Germanicus (15 B.C. to 19 A.D) was a famous Roman of the Imperial family in the early Roman Empire. The son of Drusus and Antonia he had the bloodline of both Augustus and the Claudian line through Augustus' wife Livia. Immensely popular among the people of Rome, who followed each of his triumphs in pacifying the Germanic tribes after the disastrous Battle of the Teutoburg Forest in 9 A.D and re-establishing Roman control to the Rhine River. His great uncle Augustus had Tiberius adopt him as his son and heir to the Emperorship. According to Tacitus, Germanicus was a Republican at heart.
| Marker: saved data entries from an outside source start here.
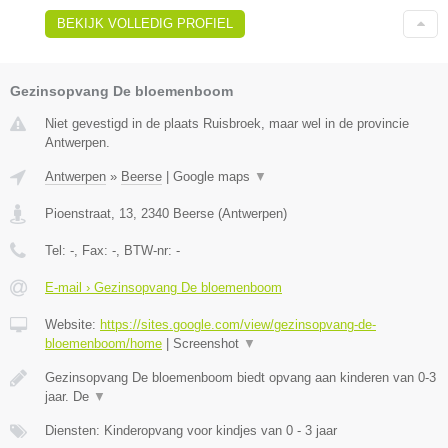
BEKIJK VOLLEDIG PROFIEL
Gezinsopvang De bloemenboom
Niet gevestigd in de plaats Ruisbroek, maar wel in de provincie
Antwerpen.
Antwerpen
»
Beerse
|
Google maps
▼
Pioenstraat, 13
,
2340
Beerse
(
Antwerpen
)
Tel:
-
, Fax:
-
, BTW-nr:
-
E-mail › Gezinsopvang De bloemenboom
Website:
https://sites.google.com/view/gezinsopvang-de-
bloemenboom/home
|
Screenshot
▼
Gezinsopvang De bloemenboom biedt opvang aan kinderen van 0-3
jaar. De
▼
Diensten: Kinderopvang voor kindjes van 0 - 3 jaar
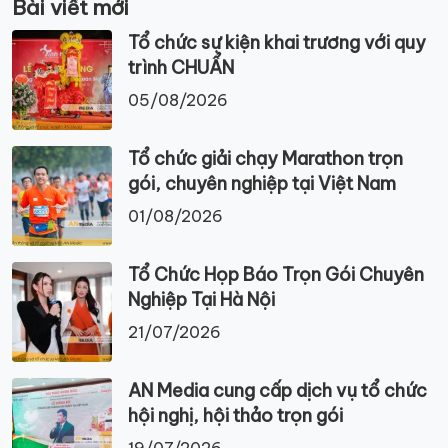
Bài viết mới
Tổ chức sự kiện khai trương với quy
trình CHUẨN
05/08/2026
Tổ chức giải chạy Marathon trọn
gói, chuyên nghiệp tại Việt Nam
01/08/2026
Tổ Chức Họp Báo Trọn Gói Chuyên
Nghiệp Tại Hà Nội
21/07/2026
AN Media cung cấp dịch vụ tổ chức
hội nghị, hội thảo trọn gói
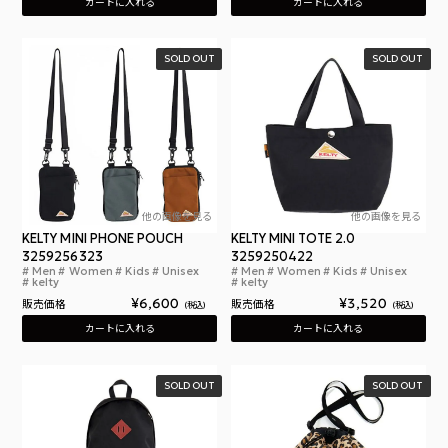
カートに入れる
カートに入れる
SOLD OUT
SOLD OUT
他の画像を見る
他の画像を見る
KELTY MINI PHONE POUCH
KELTY MINI TOTE 2.0
3259256323
3259250422
Men
Women
Kids
Unisex
Men
Women
Kids
Unisex
ケルティ ミニ フォン ポーチ CORDURA NYLO
ケル
kelty
kelty
¥
6,600
¥
3,520
販売価格
販売価格
税込
税込
カートに入れる
カートに入れる
SOLD OUT
SOLD OUT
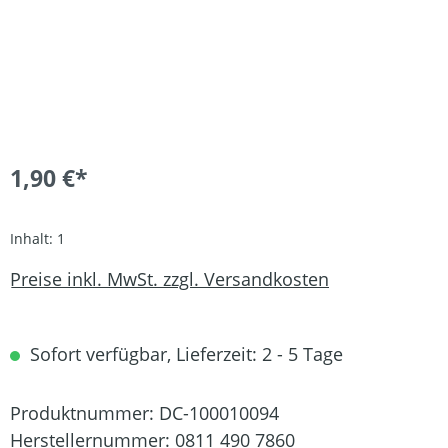
1,90 €*
Inhalt:
1
Preise inkl. MwSt. zzgl. Versandkosten
Sofort verfügbar, Lieferzeit: 2 - 5 Tage
Produktnummer:
DC-100010094
Herstellernummer:
0811 490 7860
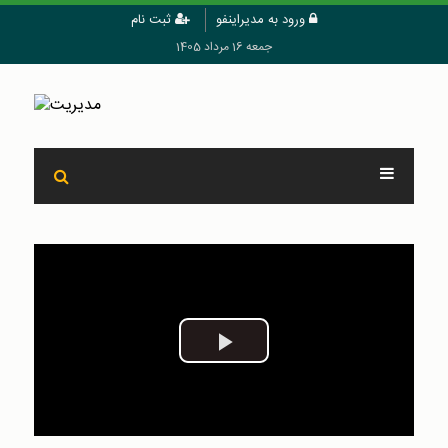
ورود به مدیراینفو
ثبت نام
جمعه 16 مرداد 1405
Play
Video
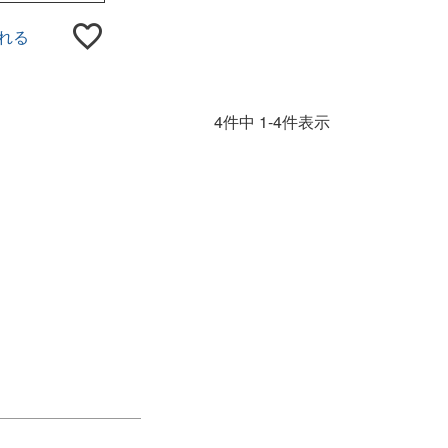
れる
4
件中
1
-
4
件表示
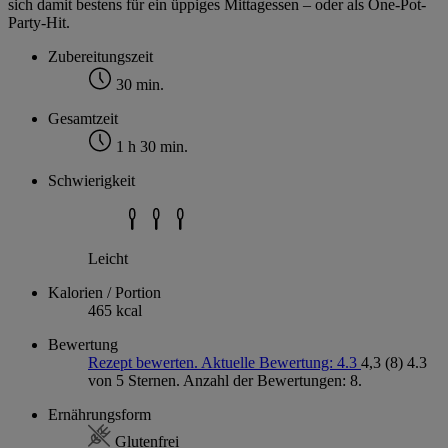
sich damit bestens für ein üppiges Mittagessen – oder als One-Pot-
Party-Hit.
Zubereitungszeit
30 min.
Gesamtzeit
1 h 30 min.
Schwierigkeit
Leicht
Kalorien / Portion
465 kcal
Bewertung
Rezept bewerten. Aktuelle Bewertung: 4.3
4,3
(8)
4.3
von 5 Sternen. Anzahl der Bewertungen: 8.
Ernährungsform
Glutenfrei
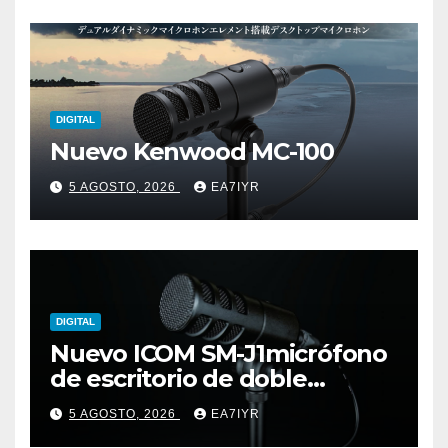
DIGITAL
Nuevo Kenwood MC-100
5 AGOSTO, 2026
EA7IYR
DIGITAL
Nuevo ICOM SM-J1micrófono
de escritorio de doble
elemento premium
5 AGOSTO, 2026
EA7IYR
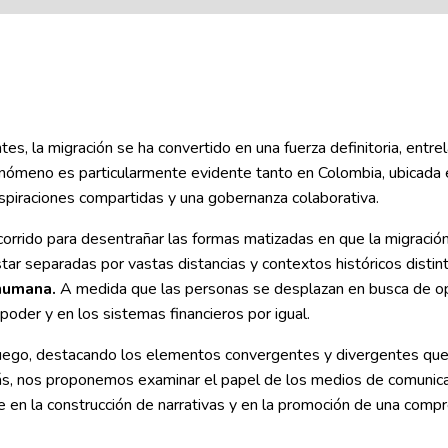
es, la migración se ha convertido en una fuerza definitoria, entr
fenómeno es particularmente evidente tanto en Colombia, ubicada 
spiraciones compartidas y una gobernanza colaborativa.
ido para desentrañar las formas matizadas en que la migración 
ar separadas por vastas distancias y contextos históricos disti
humana.
A medida que las personas se desplazan en busca de op
oder y en los sistemas financieros por igual.
juego, destacando los elementos convergentes y divergentes que
s, nos proponemos examinar el papel de los medios de comunicac
en la construcción de narrativas y en la promoción de una compre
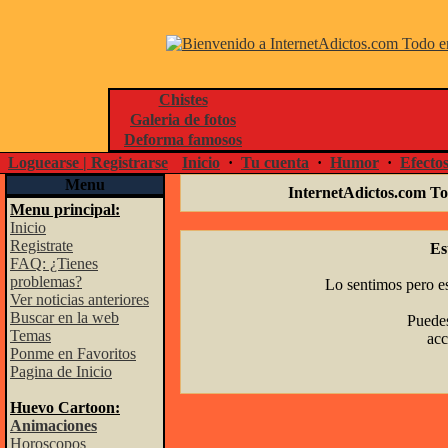
Chistes
Galeria de fotos
Deforma famosos
Loguearse | Registrarse
Inicio
·
Tu cuenta
·
Humor
·
Efecto
Menu
InternetAdictos.com To
Menu principal:
Inicio
Registrate
Es
FAQ: ¿Tienes
problemas?
Lo sentimos pero es
Ver noticias anteriores
Buscar en la web
Puedes
Temas
acc
Ponme en Favoritos
Pagina de Inicio
Huevo Cartoon:
Animaciones
Horoscopos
Upon the death of Augustus, the legions of the Rhine proclaimed Germanicus as Emperor over the unpopular Tiberius, but he wouldn't hear of it instead commanding that they swear loyalty to Tiberius. Sent to the East to look after the Roman provinces there, and also be out of the way, he was poisoned and died within a few short years. Public outcry caused the Syrian governor Piso to be called for trial, but Piso committed suicide first. Piso's family was allowed to keep all of its wealth. It is commonly believed that Tiberius had Germanicus killed and Piso, who he had appointed to Syria only 2 years earlier, was his agent. Tiberius later had the wife of Germanicus, Agrippina, banished. She died while in exile.

Germanicus had famous relatives as well. His son was the Emperor Caligula, a period of darkness for the Empire while his younger brother Claudius, was the Emperor after Caligula and the Emperor Nero was his grandson.